I looked at the Fennell paper and they use RF with charge groups.
I checked that when you use RF without charge groups
(coulombtype=reaction-field-zero in Gromacs)
it performs better than force shifted. This is to be expected, since RF
removes less of the force
than plainly shifting it with a constant.
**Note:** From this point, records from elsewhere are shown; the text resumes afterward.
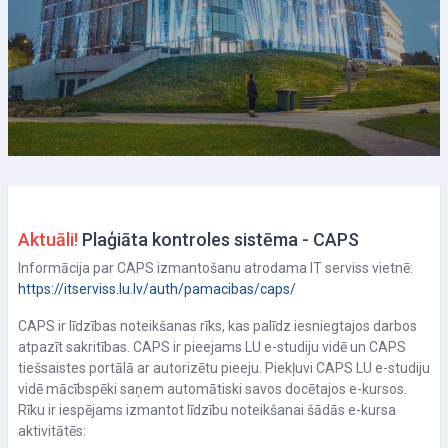
Izpildes nosacījumi
Aktuāli!
Plaģiāta kontroles sistēma - CAPS
Informācija par CAPS izmantošanu atrodama IT serviss vietnē:
https://itserviss.lu.lv/auth/pamacibas/caps/
CAPS ir līdzības noteikšanas rīks, kas palīdz iesniegtajos darbos
atpazīt sakritības. CAPS ir pieejams LU e-studiju vidē un CAPS
tiešsaistes portālā ar autorizētu pieeju. Piekļuvi CAPS LU e-studiju
vidē mācībspēki saņem automātiski savos docētajos e-kursos.
Rīku ir iespējams izmantot līdzību noteikšanai šādās e-kursa
aktivitātēs: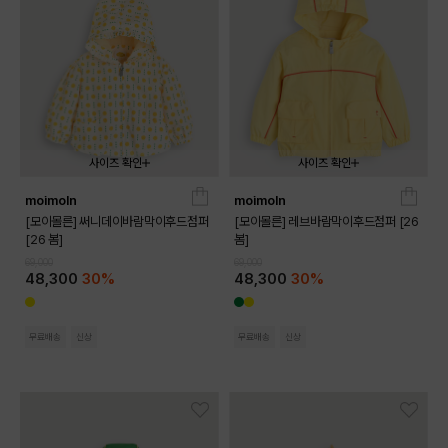
사이즈 확인
사이즈 확인
moimoln
moimoln
090
100
110
120
130
090
100
110
120
130
[모이몰른] 써니데이바람막이후드점퍼
[모이몰른] 레브바람막이후드점퍼 [26
[26 봄]
봄]
69,000
69,000
48,300
30%
48,300
30%
무료배송
신상
무료배송
신상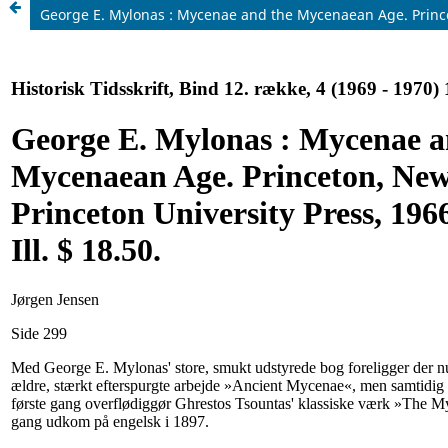
George E. Mylonas : Mycenae and the Mycenaean Age. Princeton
But I would always use PME, especially for a crystal, since you really
have periodicity, right?

Berk

Harold Park wrote:
> Dear Berk:
>
> I'm not sure how well the Wolf methods work for liquid systems, though
> apparently there have been some tests to show that it works well.  I
> do not know enough to say much on this point.  We are looking at
> crystalline ionic solids, which is what the method was initially
> developed for.  Thanks for your suggestion for the shifted Coulomb
> option - we will explore this.
>
> Dear Rossen - I read the Fennell paper carefully, and the corrected
> form they utilize appears to be more robust and conserves force and
> energy at the cut-off - we will definitely implement their form
> instead.  Thank you very much for this reference!
>
> Regards to both of you,
>
> Harold
>
>>
>> Message: 2
>> Date: Sat, 15 Aug 2009 21:18:27 +0200 (CEST)
>> From: hess at sbc.su.se <mailto:hess at sbc.su.se>
>> Subject: Re: [gmx-developers] ewald shift
>> To: "Discussion list for GROMACS development"
>> <gmx-developers at gromacs.org <mailto:gmx-developers at gromacs.org>>
>> Message-ID: <49431.81.234.234.16.1250363907.squirrel at mail.sbc.su.se
>> <mailto:49431.81.234.234.16.1250363907.squirrel at mail.sbc.su.se>>
>> Content-Type: text/plain;charset=iso-8859-1
>>
>> Hi,
>>
>> But that is what I meant.
>> A plain cut-off lead to serious artifacts,
>> at least for liquid systems. In water you get very strong dipole-dipole
>> anti-correlation/correlation at the cut-off radius. This effects
>> increases (!) with increasing cut-off distance.
>> My thesis has an example of this.
>> In liquid systems plain cut-off are almost not used anymore.
>> Referees will probably reject work done with a plain cut-off.
>> Reaction-field is better, but even that is mostly replaced by PME.
>>
>> For something as rigid as a crystal it might work.
>> Shifted Coulomb is available in Gromacs with the mdp option
>> coulombtype = shift
>>
>> Message: 3
>> Date: Sat, 15 Aug 2009 22:13:20 +0200
>> From: Rossen Apostolov <rossen at cbr.su.se <mailto:rossen at cbr.su.se>>
>> Subject: Re: [gmx-developers] ewald shift
>> To: Discussion list for GROMACS development
>> <gmx-developers at gromacs.org <mailto:gmx-developers at gromacs.org>>
>> Message-ID: <4A8716E0.2030701 at cbr.su.se
>> <mailto:4A8716E0.2030701 at cbr.su.se>>
>> Content-Type: text/plain; charset=ISO-8859-1
>>
>> Hi,
>>
>> You might want to check the Fennell potential method, which is an
>> extension of Wolf and improves the force discontinuity at cutoff:
>> Fennell, C. J.; Gezelter, J. D. J Chem Phys 2006, 124, 234104 and
>> Kikugawa et al., J Comput Chem. 2009 Jan 15;30(1):110-8.
>>
>> Another alternative you might want to try is the isotropic periodic sum
>> method, Wu X, Brooks BR,  J Chem Phys. 2005 Jan 22;122(4):44107. You
>> should be careful though if you use it to simulate interfaces.